Start of SOURCE RECORDS

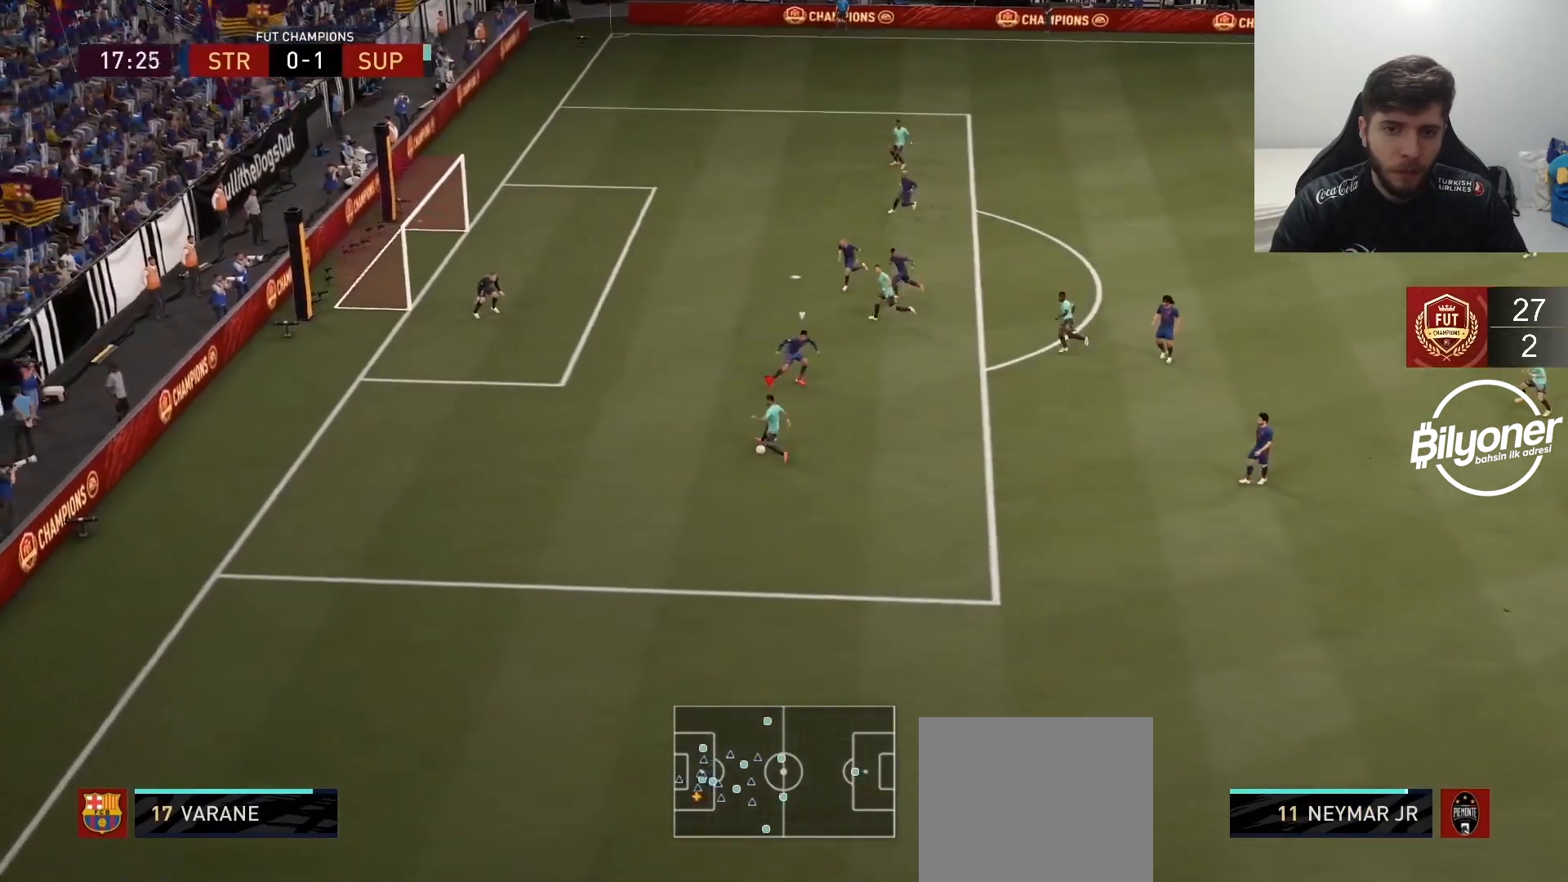
{"buttons": ["SQUARE"], "left_stick": "up", "right_stick": "center", "events": [[200, "R2", "up"], [350, "SQUARE", "down"], [417, "left_stick", "up"]]}
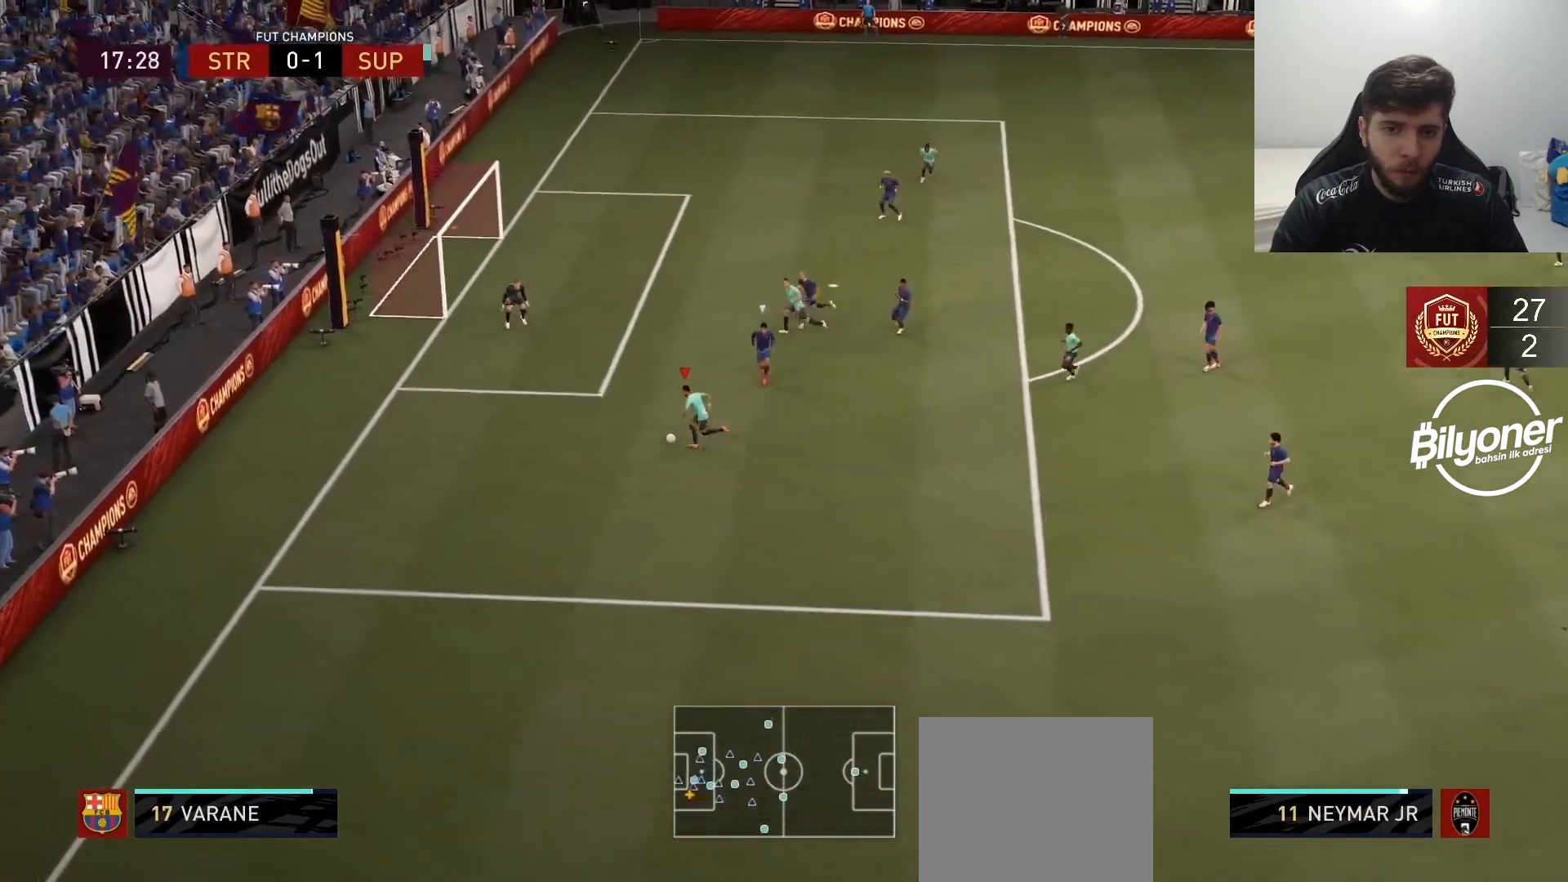
{"buttons": ["R2"], "left_stick": "up", "right_stick": "center", "events": [[67, "SQUARE", "up"], [217, "R2", "down"]]}
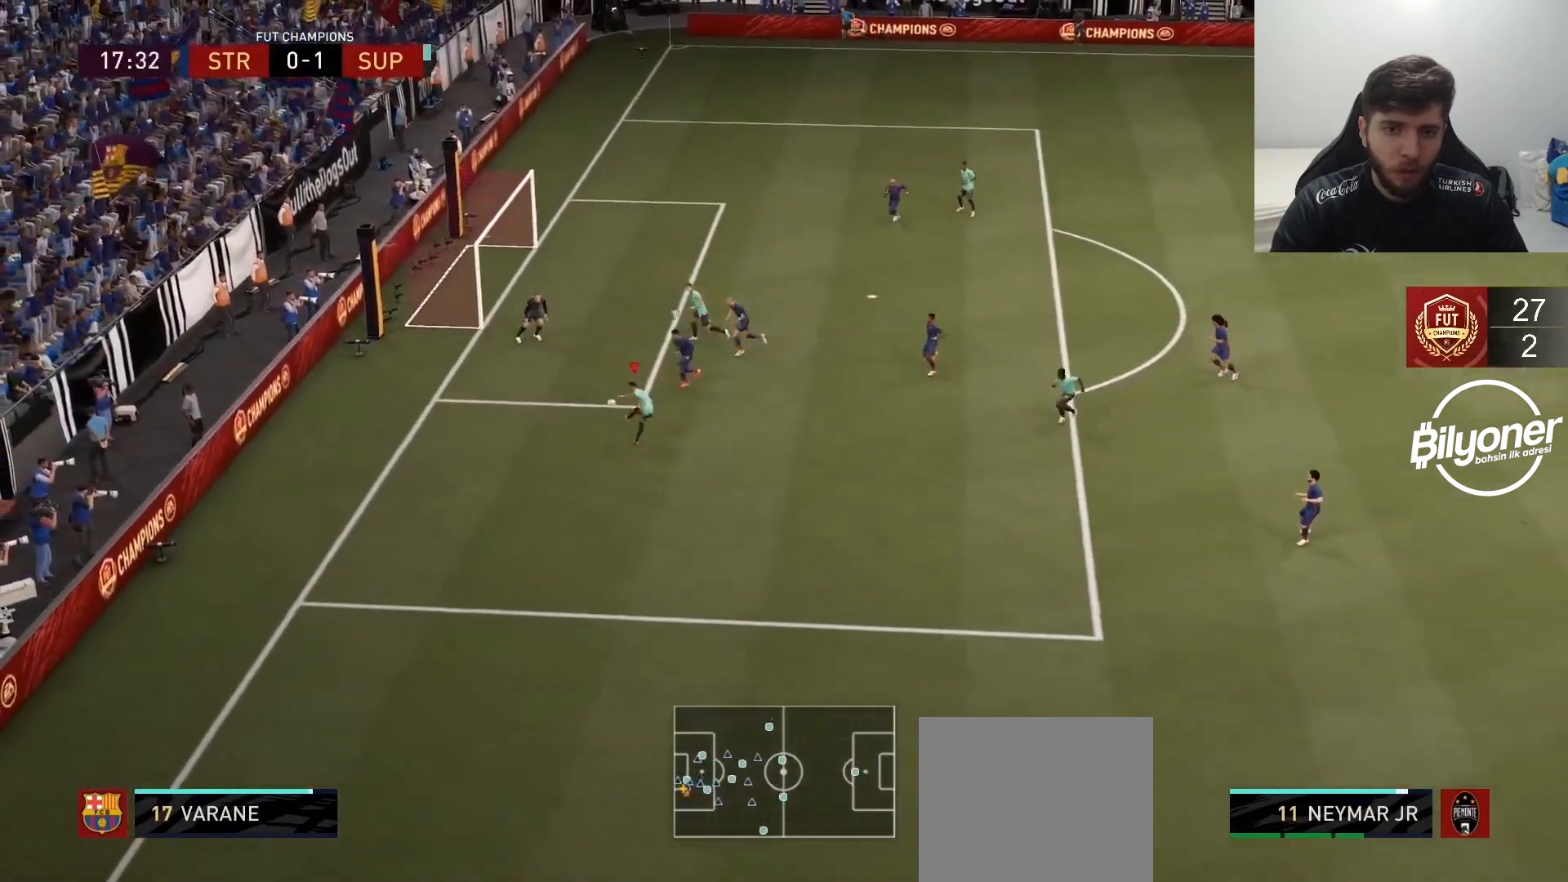
{"buttons": [], "left_stick": "center", "right_stick": "center", "events": [[83, "left_stick", "center"], [183, "R2", "up"]]}
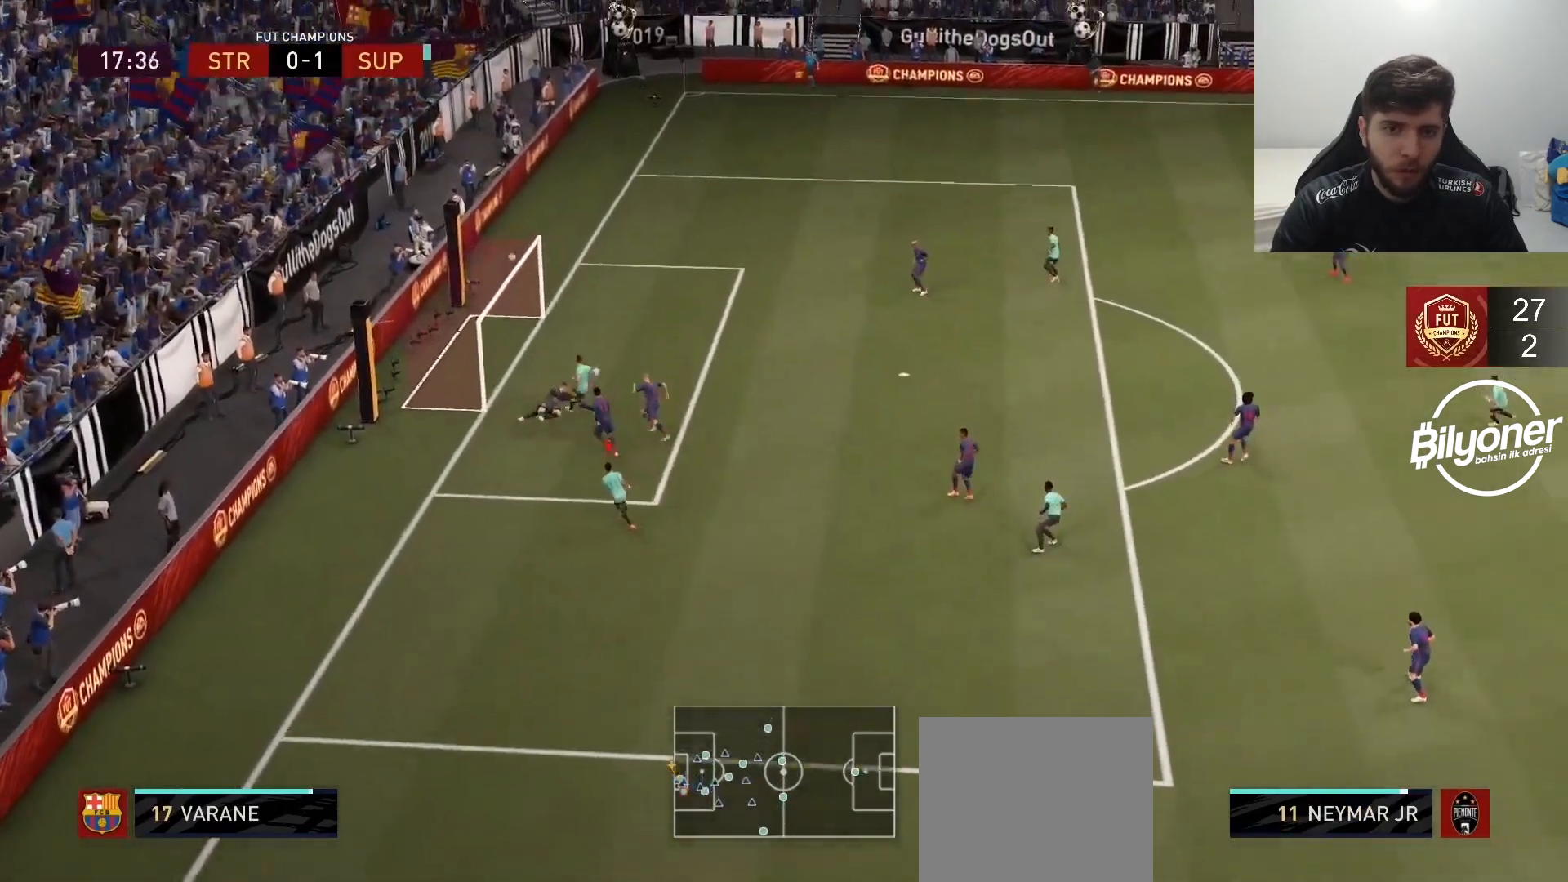
{"buttons": [], "left_stick": "down", "right_stick": "center", "events": [[100, "left_stick", "down"], [117, "R2", "down"], [433, "R2", "up"]]}
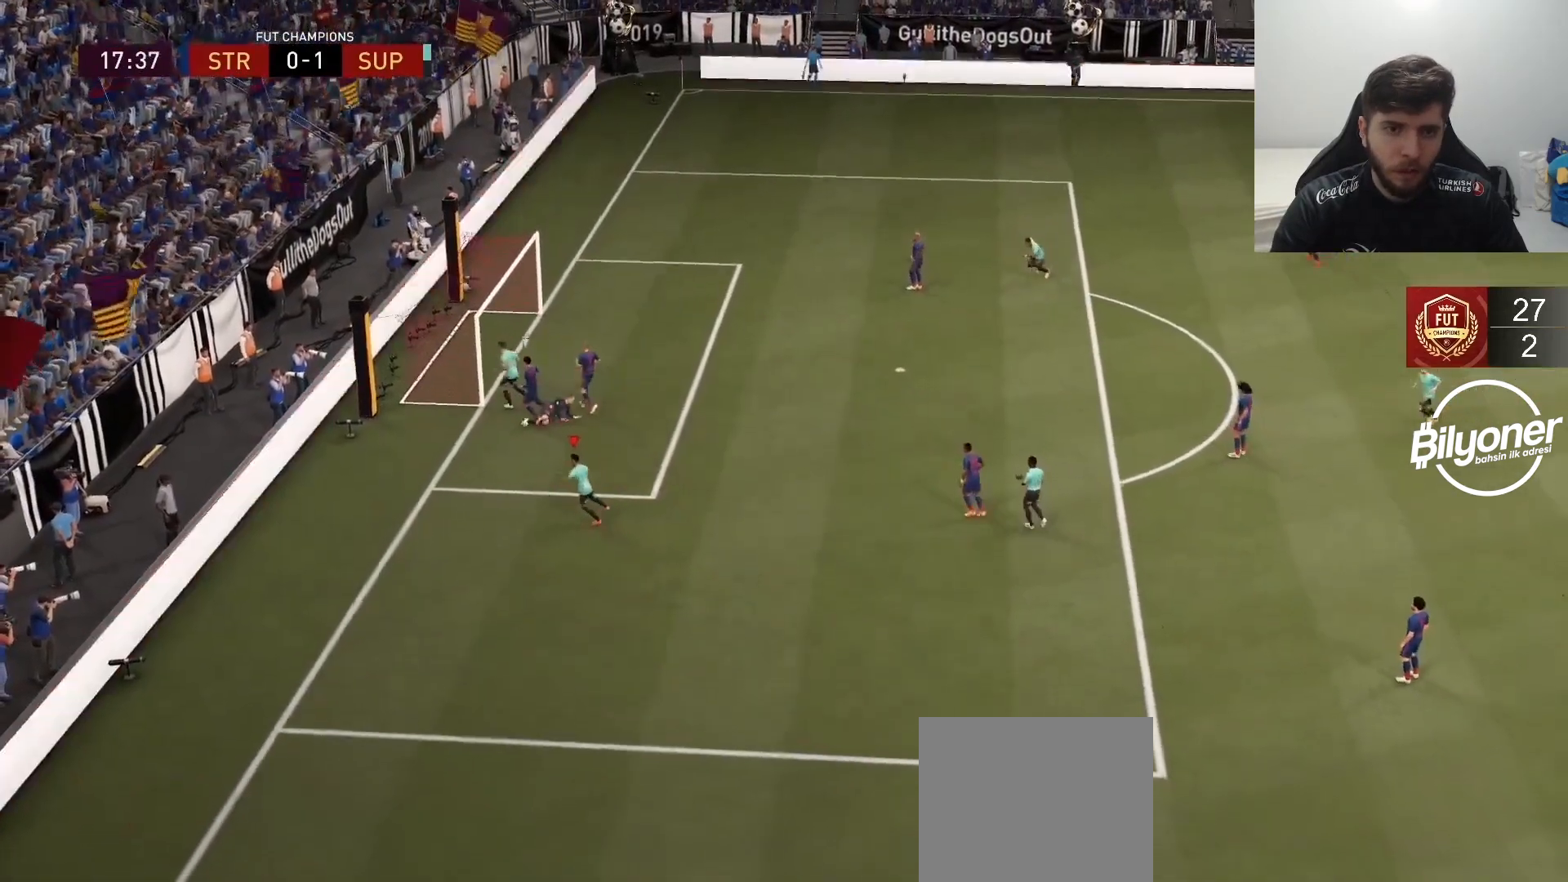
{"buttons": ["L2", "R1", "R2"], "left_stick": "center", "right_stick": "center", "events": [[50, "left_stick", "center"], [167, "R2", "down"], [183, "L1", "down"], [183, "L2", "down"], [200, "R1", "down"], [317, "L1", "up"], [333, "R1", "up"], [383, "L1", "down"], [400, "R1", "down"], [500, "L1", "up"]]}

End of SOURCE RECORDS

- TO DO -
Would you copy all lines in the records where the string "SQUARE" appears?

- SOLVED EXERCISE -
{"buttons": ["SQUARE"], "left_stick": "up", "right_stick": "center", "events": [[200, "R2", "up"], [350, "SQUARE", "down"], [417, "left_stick", "up"]]}
{"buttons": ["R2"], "left_stick": "up", "right_stick": "center", "events": [[67, "SQUARE", "up"], [217, "R2", "down"]]}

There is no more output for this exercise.